Durante el verano, el ritmo de sus días cambió. Penny empezó a irse a dormir más tarde, y Gordon se encontró despertándose antes que ella. Decidió someterse rigurosamente a sus ejercicios del programa de las Fuerzas Aéreas Canadienses, y el mejor momento para realizarlos era a primera hora de la mañana, en la desierta extensión de la playa del Wind'n Sea. Nunca le había gustado hacerlos en casa, especialmente cuando Penny estaba allí. Le gustaba bajar a la blanca arena que había sido limpiada por la marea nocturna y realizar sus ejercicios mientras la luz del sol empezaba a asomarse al este, por encima del monte Soledad. Luego corría hasta tan lejos como le era posible a lo largo de la playa. Cada ensenada era un pequeño mundo independiente, con las sombras acortándose a medida que el sol se iba alzando. La película de sudor que le cubría se enfriaba en las azuladas sombras y el denso aire del océano tenía un tangible peso acuoso cuando lo inhalaba, jadeante, las piernas resonando rítmicamente, bump, bump, bump, un vibrar que se transmitía a todos sus huesos, un curioso sonido en aquel aire, como trozos de madera cayendo sobre un suelo de roble. Había corrido así cuando era chico, en las sucias playas de Nueva Jersey. Su tío Herb lo llevaba allí a menudo, poco después de que su padre cayera enfermo. Cuando Jersey estaba superpoblada en verano, el tío Herb lo llevaba hasta Long Island en su Studebaker amarillo. Su madre siempre le había hablado de la gente que vivía allá, la
Gente Que Había Comprado Sus Casas Frente A La Playa
, como si fueran otra raza. La primera vez que tío Herb le llevó consigo, Gordon le preguntó si iban a visitar a algunos familiares, esperando que hubiera algún lazo de unión con aquella mítica gente. El tío Herb se había reído de aquella manera tan suya, rápida, resonante, no demasiado amistosa, y había zumbado: «Sí, voy a ir a visitar a míster Gatsby, ya sabes», y había dado una palmada en el costado del enorme coche amarillo, que había resonado metálicamente: bump. Gordon había permanecido sentado con el brazo fuera de la ventanilla durante todo el viaje, sintiendo la brisa del verano acariciar el negro pelo de su brazo.
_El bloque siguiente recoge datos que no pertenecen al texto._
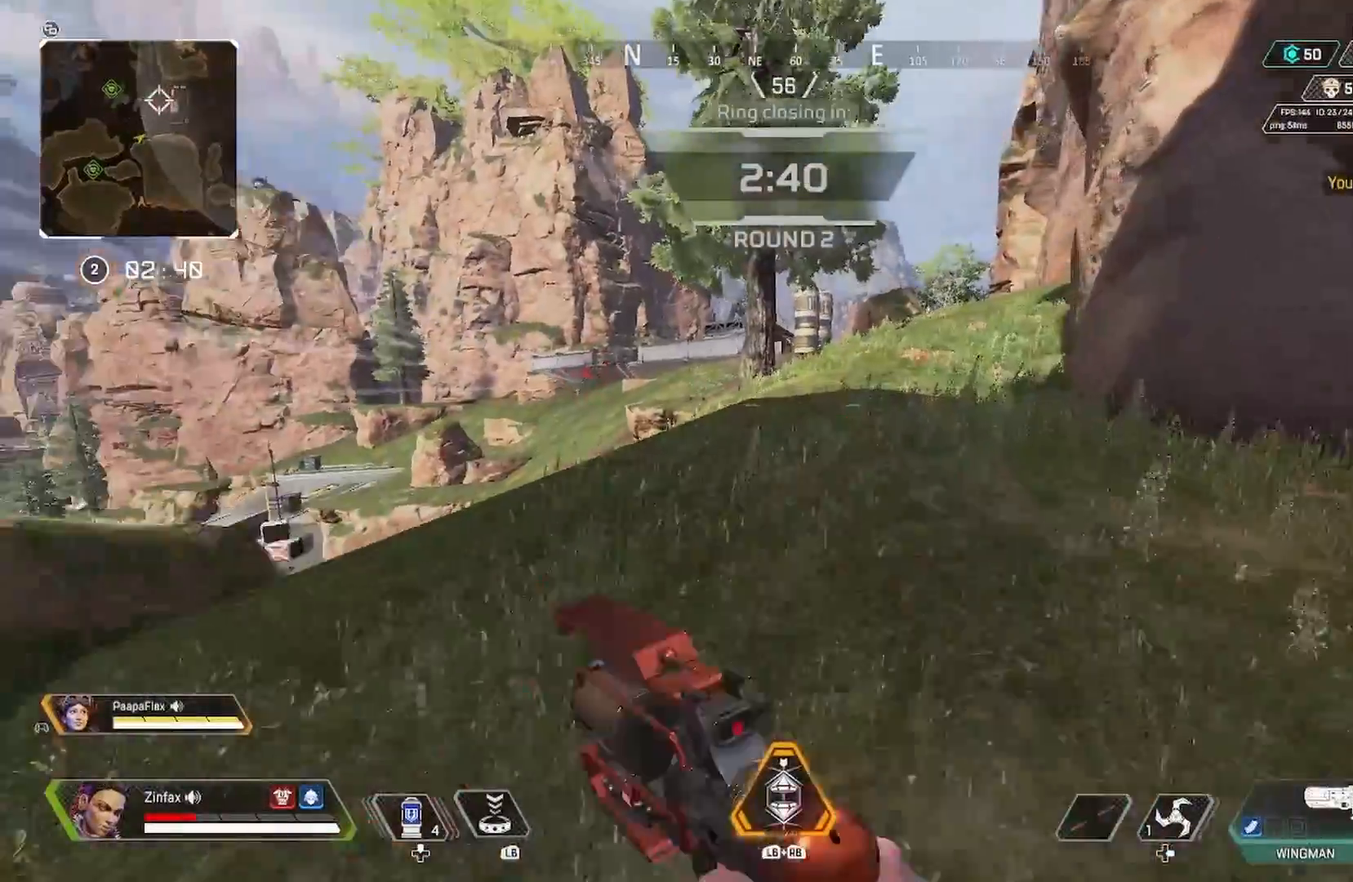
{"buttons": [], "left_stick": "left", "right_stick": "center", "events": [[33, "right_stick", "left"], [83, "left_stick", "down-left"], [217, "right_stick", "center"], [267, "left_stick", "left"], [383, "R3", "down"], [500, "R3", "up"]]}
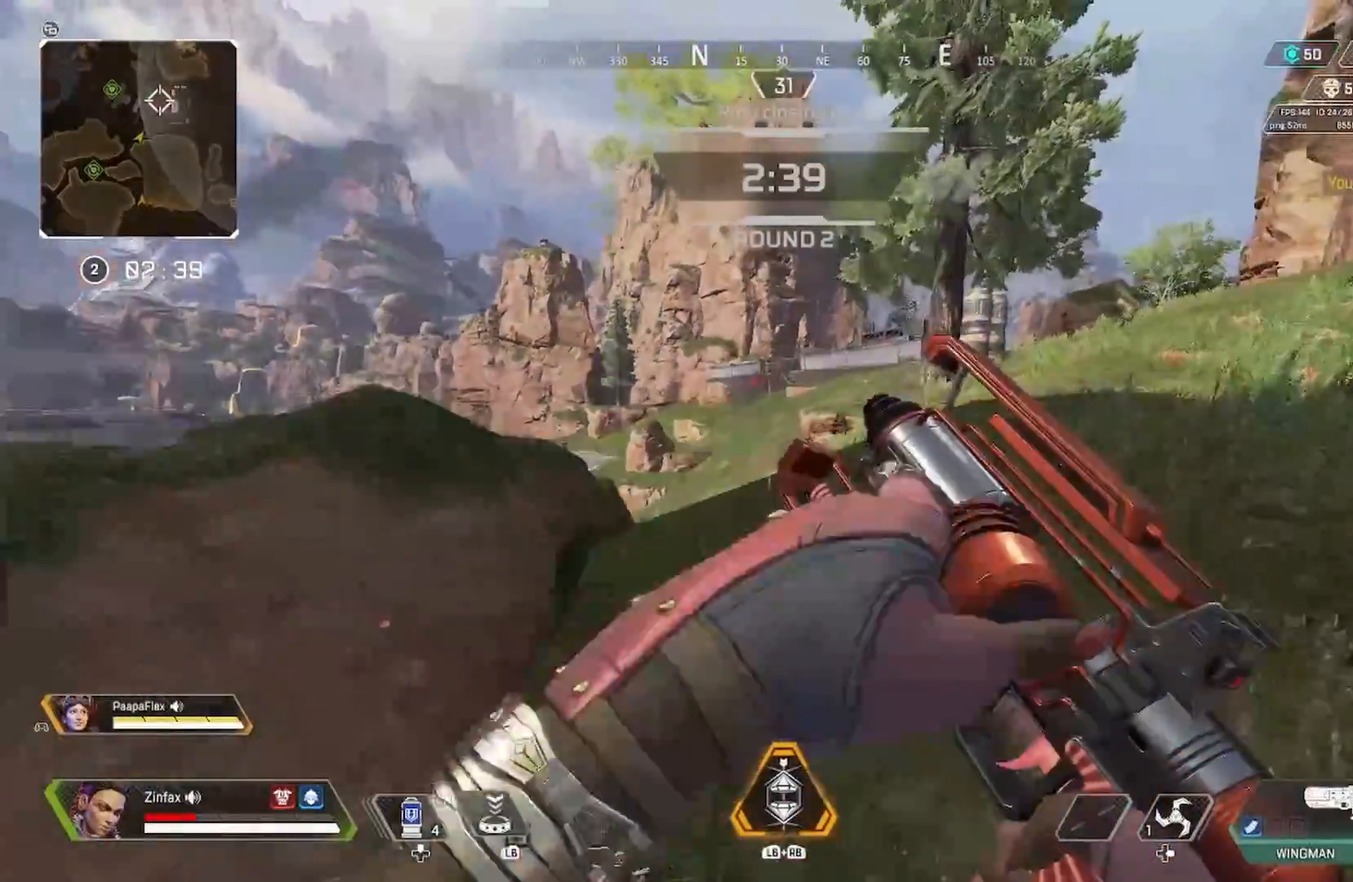
{"buttons": ["L2"], "left_stick": "center", "right_stick": "center", "events": [[83, "left_stick", "down"], [167, "left_stick", "down-right"], [233, "R3", "down"], [300, "R3", "up"], [467, "L2", "down"], [467, "left_stick", "center"]]}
El pelo era más aparente aquel verano; Gordon lo comparaba con el de su tío Herb y descubría que había hecho notables progresos en sólo un año. Necesitó otros seis años antes de comprender la enigmática observación acerca de Gatsby. Por aquel entonces había leído el libro —ignorando la propuesta Malamud de su madre—, y apenas podía recordar ya mucho de las grandes casas de Long Island, o si alguna de ellas tenía una luz verde al extremo del embarcadero, o cualquier otro de aquellos detalles. Las playas, recordaba, eran pequeñas y pedregosas, un estrecho margen comprimido por las grandes propiedades. No había mucho que hacer. Los niños construían castillos de arena que sus padres aprobaban periódicamente, mirando por encima de sus libros de bolsillo en el resplandor amarillo-azulado del sol. Recordaba haber pensado que si Long Island era algo típico, la vida de los goyim, de los no judíos, debía ser triste. En contraste, el tío Herb lo llevó a algunos buenos combates de boxeo aquel verano, combates tan grandes y auténticos como jamás hubiera creído que fuera la vida. Bump, bump resonaban sus piernas, y ante él vio de nuevo el cuadrado blanco del ring, las dos figuras danzando y lanzándose puñetazos, una cabeza echándose hacia atrás al ser golpeada, el árbitro bailando un vals en torno a los dos hombres, gritos y silbidos y un caliente y cercano y salino olor de la líquida multitud.